炭素の水素化物は基本的に有機化学の対象である。炭素が還元されていて、生命物質の資格があるのである。

一酸化炭素と二酸化炭素は炭素が酸化されている。生命物質ではないから、これは本来、無機化学の対象である。そういう扱いになっていると思う。

実際に生物が有効利用するのは、エチレン、エタノール、アセトアルデヒド、酢酸だが、そういうC2物質でなく、C1物質は、有機化学のモデルとして有効である。

まあ、そんなわけで、炭素は、酸化されれば無機化学の対象、還元されれば有機化学の対象になる、有機化学と無機化学の架け橋である。

珪素の場合は、シランは珪素の水素化物だが、有機化学の対象ではない。

しかし、シリコンで半導体つくり、情報処理を手がけているのだから、人工の「珪素神経」は、人工半生物といえるのかもしれない。

そうなると、珪素とガリウムと砒素の化学の世界に、「準有機化学」とでも言うべき領域を形成できるのかもしれない。
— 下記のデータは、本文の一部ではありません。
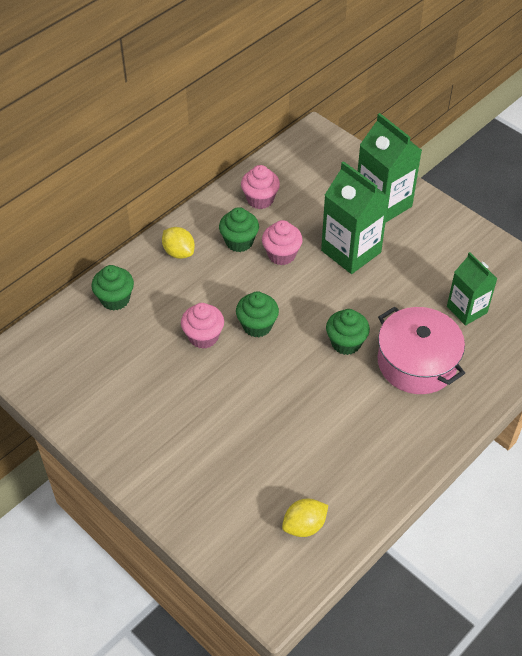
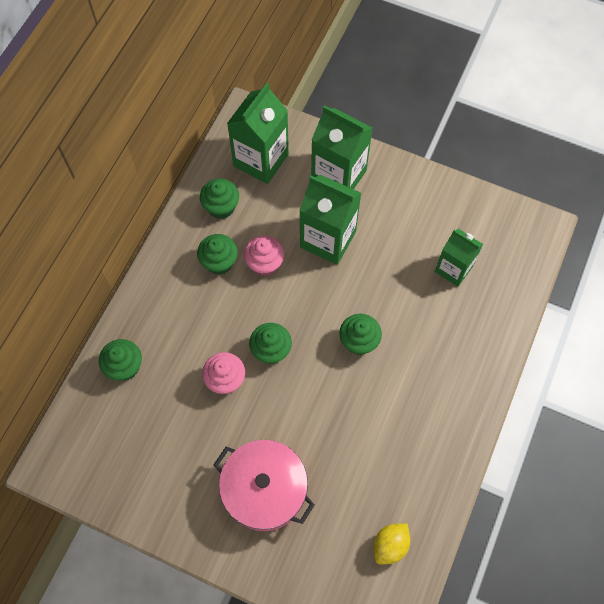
camera: 20 degrees left, 15 degrees up
yellow lemon [162,227,195,259] -> none
pink cupcake [241,165,280,209] -> green cupcake [200,179,239,219]
pink pot [378,306,465,394] -> pink pot moved to [213,440,315,531]
none -> green carton [227,83,289,184]

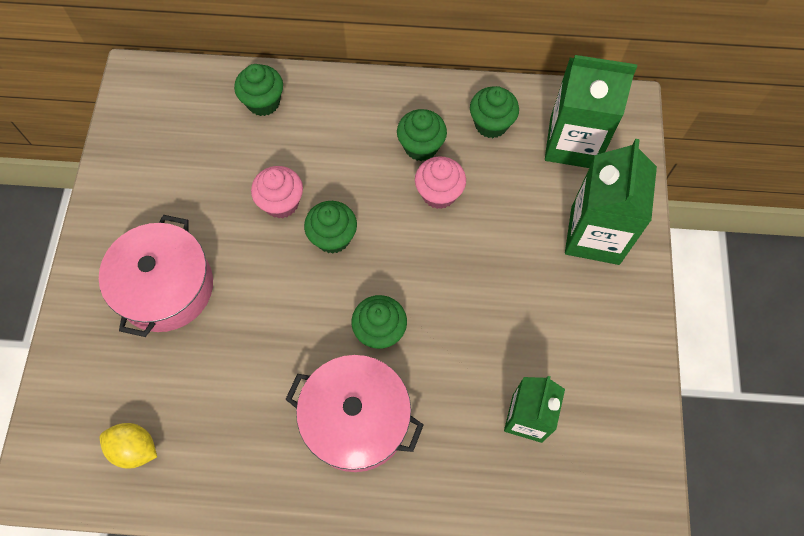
camera: 70 degrees right, 0 degrees up
green carton [299,175,361,265] -> none
none -> pink pot [285,355,424,472]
珪素の化学とゲルマニウムの化学は、無機化学の中でも特殊な領域を形成できる可能性があると思う。炭素中心の有機化学と、それ以外の無機化学以外に、炭素の無機化学領域と、珪素とゲルマニウムの準有機化学の領域の可能性も小さなものではないと思う。

有機化学と無機化学の範疇分離があまり有意義でなくなっている一方で、化学の領域に細分化がおきているということもあるかも思っている。